» SOURCE PASSAGE:
= = =
From ad5bd91ecee2b687071da00094564fd075f934ee Mon Sep 17 00:00:00 2001
From: Chris Mason <chris.mason@oracle.com>
Date: Mon, 21 Apr 2008 08:28:10 -0400
Subject: Btrfs: Add 1MB to the min_free in alloc_chunk

This properly reflects the first 1MB we skip at the start of the device

Signed-off-by: Chris Mason <chris.mason@oracle.com>
---
 fs/btrfs/volumes.c | 3 +++
 1 file changed, 3 insertions(+)

(limited to 'fs/btrfs/volumes.c')

diff --git a/fs/btrfs/volumes.c b/fs/btrfs/volumes.c
index fe5b00986d2..4fc92cf813d 100644
--- a/fs/btrfs/volumes.c
+++ b/fs/btrfs/volumes.c
@@ -746,6 +746,9 @@ again:
 	else
 		min_free = calc_size;
 
+	/* we add 1MB because we never use the first 1MB of the device */
+	min_free += 1024 * 1024;
+
 	/* build a private list of devices we will allocate from */
 	while(index < num_stripes) {
 		device = list_entry(cur, struct btrfs_device, dev_list);
-- 
cgit v1.2.3


From f2d8d74d7874f8f81222363cd6459a365796e35a Mon Sep 17 00:00:00 2001
From: Chris Mason <chris.mason@oracle.com>
Date: Mon, 21 Apr 2008 10:03:05 -0400
Subject: Btrfs: Make an unplug function that doesn't unplug every spindle

Signed-off-by: Chris Mason <chris.mason@oracle.com>
---
 fs/btrfs/volumes.c | 79 +++++++++++++++++++++++++++++++++++++++---------------
 1 file changed, 57 insertions(+), 22 deletions(-)
= = =
» DATA PROVIDED:
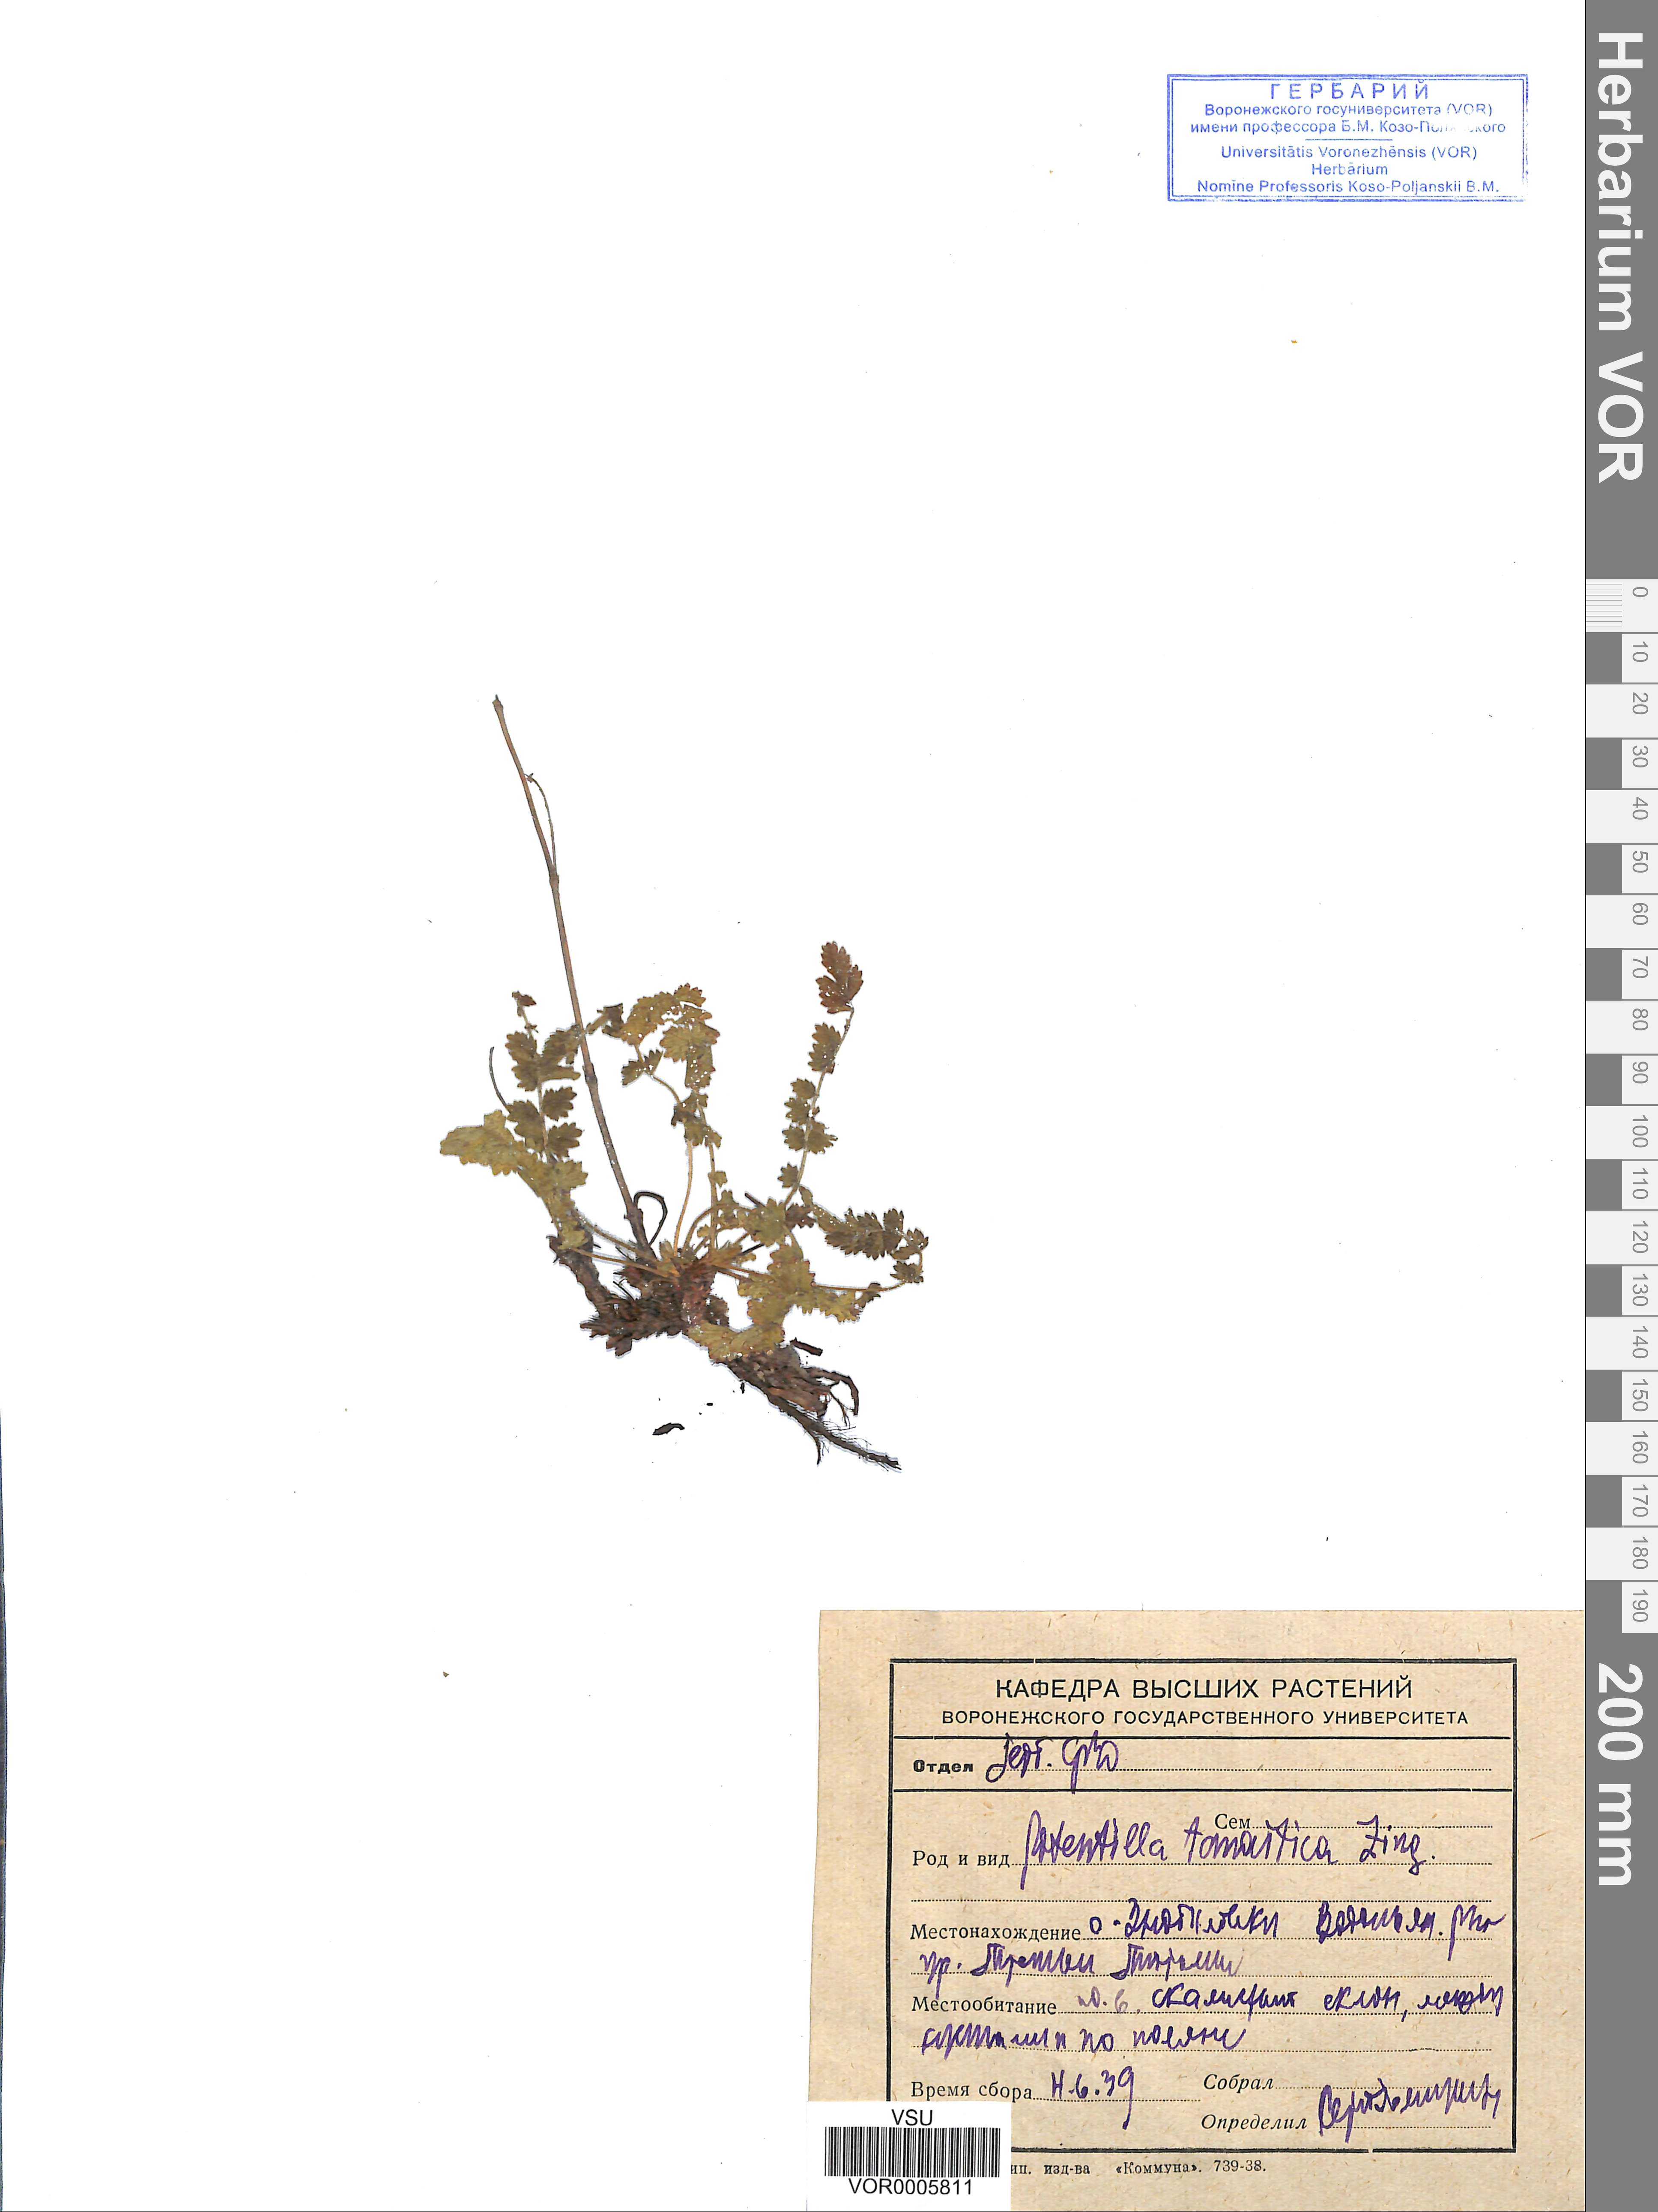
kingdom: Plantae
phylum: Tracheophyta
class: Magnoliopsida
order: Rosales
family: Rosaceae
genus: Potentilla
= = =
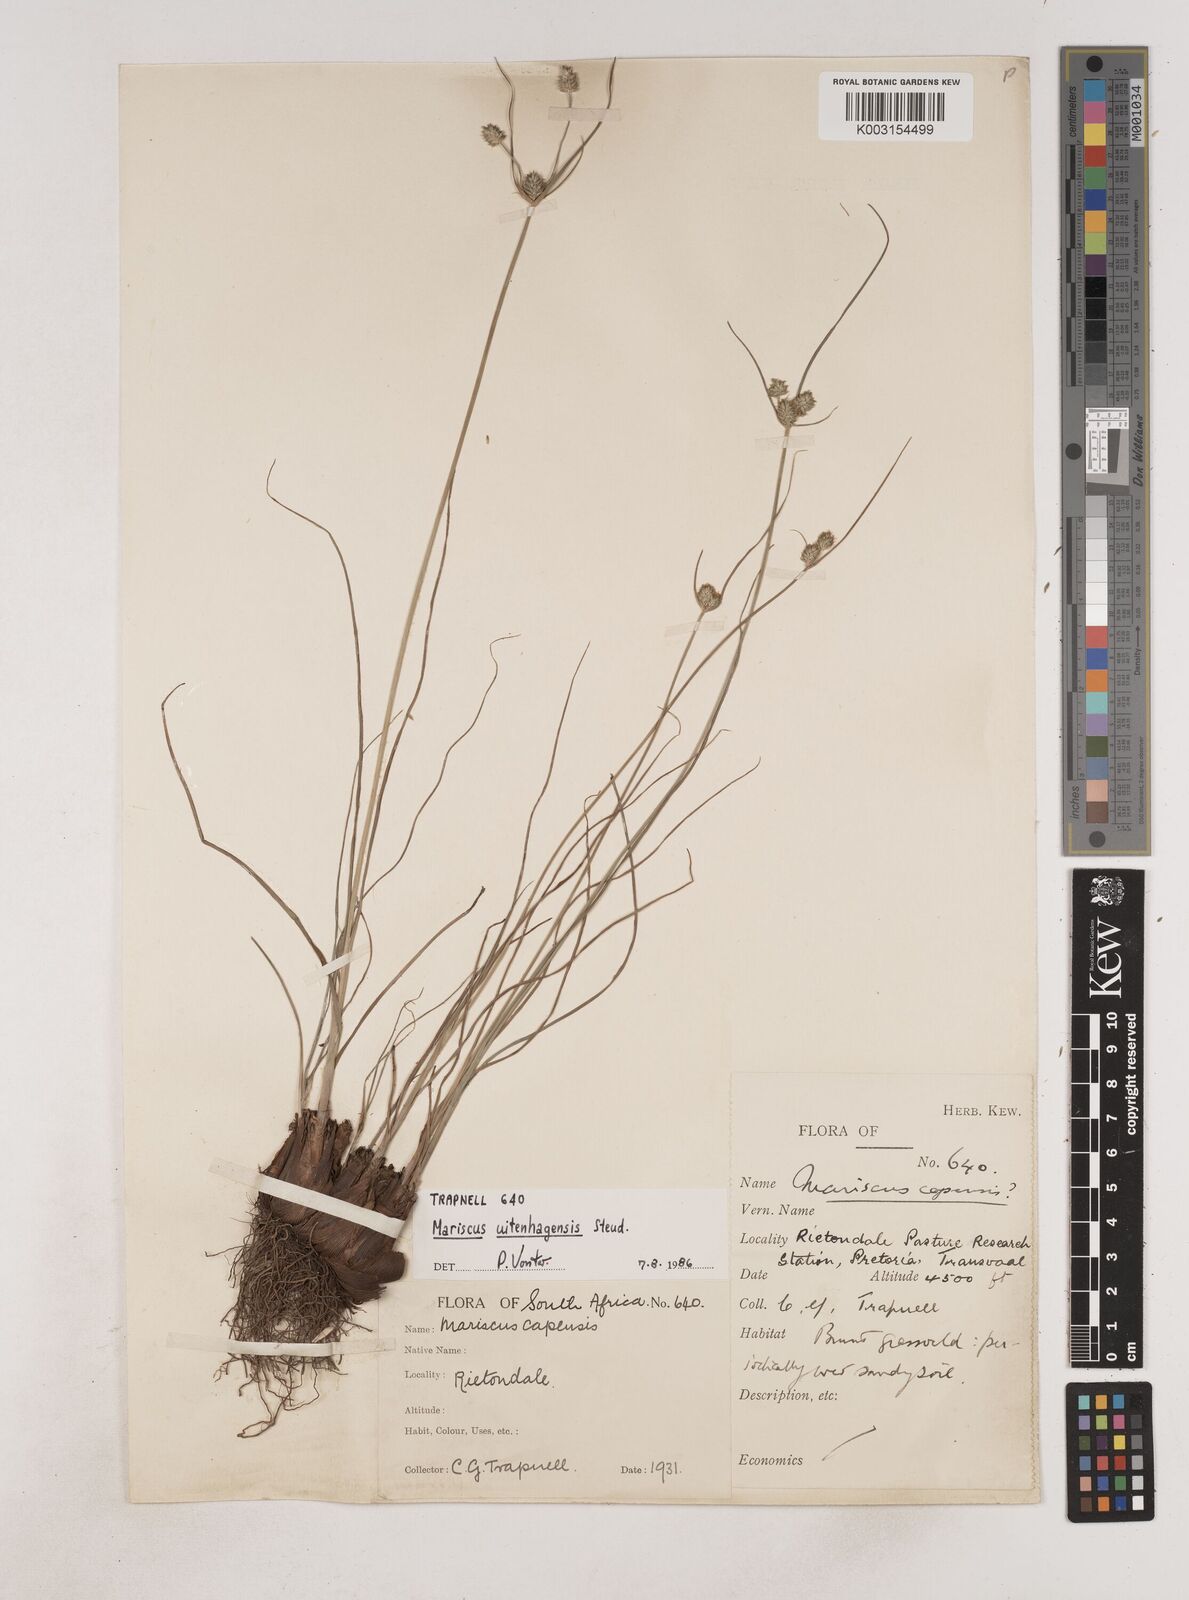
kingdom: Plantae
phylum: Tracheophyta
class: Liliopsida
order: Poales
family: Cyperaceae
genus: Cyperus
= = =
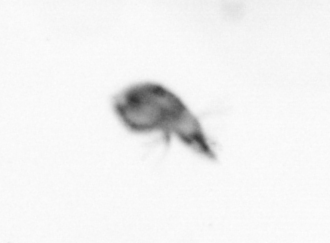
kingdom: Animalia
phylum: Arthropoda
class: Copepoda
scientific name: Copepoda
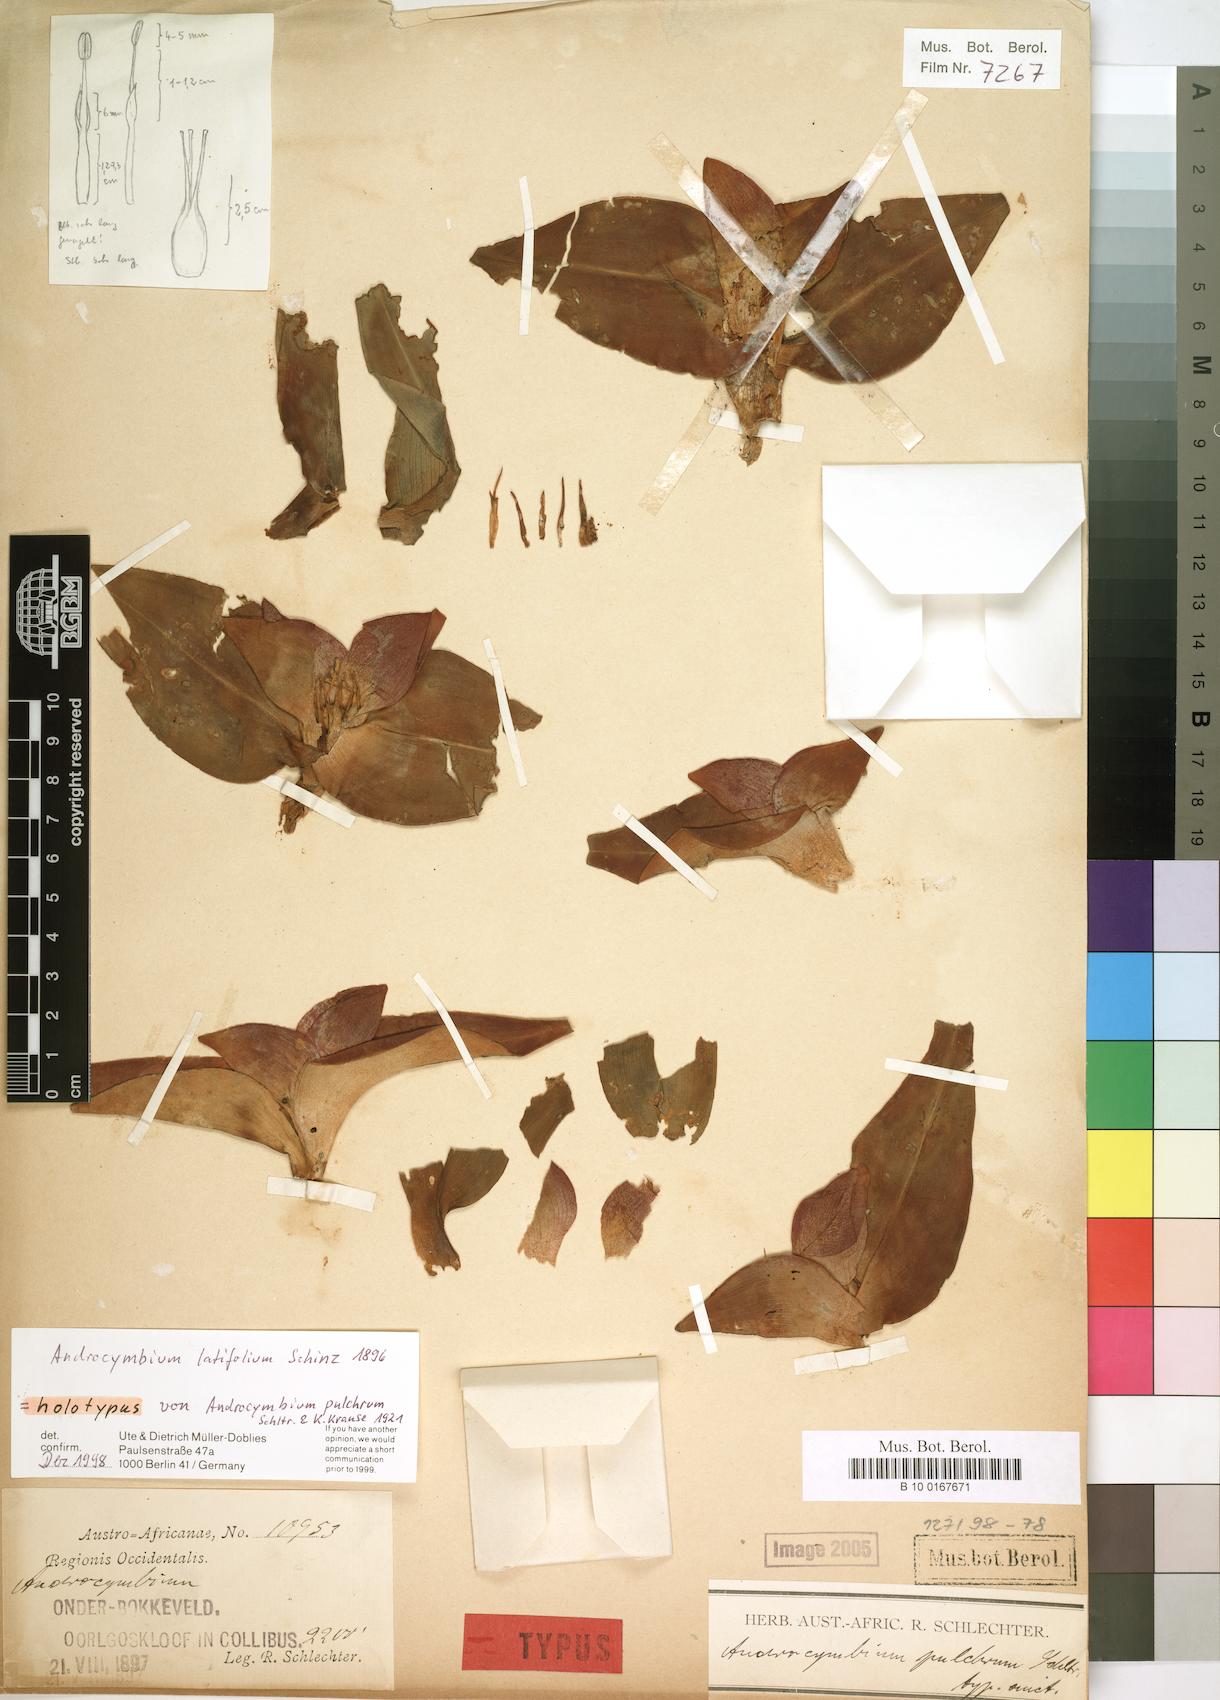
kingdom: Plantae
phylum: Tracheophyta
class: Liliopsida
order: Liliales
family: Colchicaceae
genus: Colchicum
= = =
» SET TASKS:
1. Return the stretch of the Btrfs patch excerpt from "This properly reflects" through "changed, 3 insertions(+)", copied character for character.
2. In the Btrfs patch excerpt, list the field labels that come before a colon in the mail header of the first patch, from the sender line to the subject line.
3. Please extend the Btrfs patch excerpt, starting right after its final line.

» OUTPUTS BY TASK:
1.
This properly reflects the first 1MB we skip at the start of the device

Signed-off-by: Chris Mason <chris.mason@oracle.com>
---
 fs/btrfs/volumes.c | 3 +++
 1 file changed, 3 insertions(+)

2.
From
Date
Subject

3.
(limited to 'fs/btrfs/volumes.c')

diff --git a/fs/btrfs/volumes.c b/fs/btrfs/volumes.c
index 4fc92cf813d..46024070650 100644
--- a/fs/btrfs/volumes.c
+++ b/fs/btrfs/volumes.c
@@ -18,6 +18,7 @@
 #include <linux/sched.h>
 #include <linux/bio.h>
 #include <linux/buffer_head.h>
+#include <linux/blkdev.h>
 #include <asm/div64.h>
 #include "ctree.h"
 #include "extent_map.h"
@@ -930,9 +931,10 @@ int btrfs_num_copies(struct btrfs_mapping_tree *map_tree, u64 logical, u64 len)
 	return ret;
 }
 
-int btrfs_map_block(struct btrfs_mapping_tree *map_tree, int rw,
-		    u64 logical, u64 *length,
-		    struct btrfs_multi_bio **multi_ret, int mirror_num)
+static int __btrfs_map_block(struct btrfs_mapping_tree *map_tree, int rw,
+			     u64 logical, u64 *length,
+			     struct btrfs_multi_bio **multi_ret,
+			     int mirror_num, struct page *unplug_page)
 {
 	struct extent_map *em;
 	struct map_lookup *map;
@@ -944,6 +946,7 @@ int btrfs_map_block(struct btrfs_mapping_tree *map_tree, int rw,
 	int stripes_required = 1;
 	int stripe_index;
 	int i;
+	int num_stripes;
 	struct btrfs_multi_bio *multi = NULL;
 
 	if (multi_ret && !(rw & (1 << BIO_RW))) {
@@ -960,10 +963,14 @@ again:
 	spin_lock(&em_tree->lock);
 	em = lookup_extent_mapping(em_tree, logical, *length);
 	spin_unlock(&em_tree->lock);
+
+	if (!em && unplug_page)
+		return 0;
+
 	if (!em) {
 		printk("unable to find logical %Lu\n", logical);
+		BUG();
 	}
-	BUG_ON(!em);
 
 	BUG_ON(em->start > logical || em->start + em->len < logical);
 	map = (struct map_lookup *)em->bdev;
@@ -1010,14 +1017,15 @@ again:
 	} else {
 		*length = em->len - offset;
 	}
-	if (!multi_ret)
+
+	if (!multi_ret && !unplug_page)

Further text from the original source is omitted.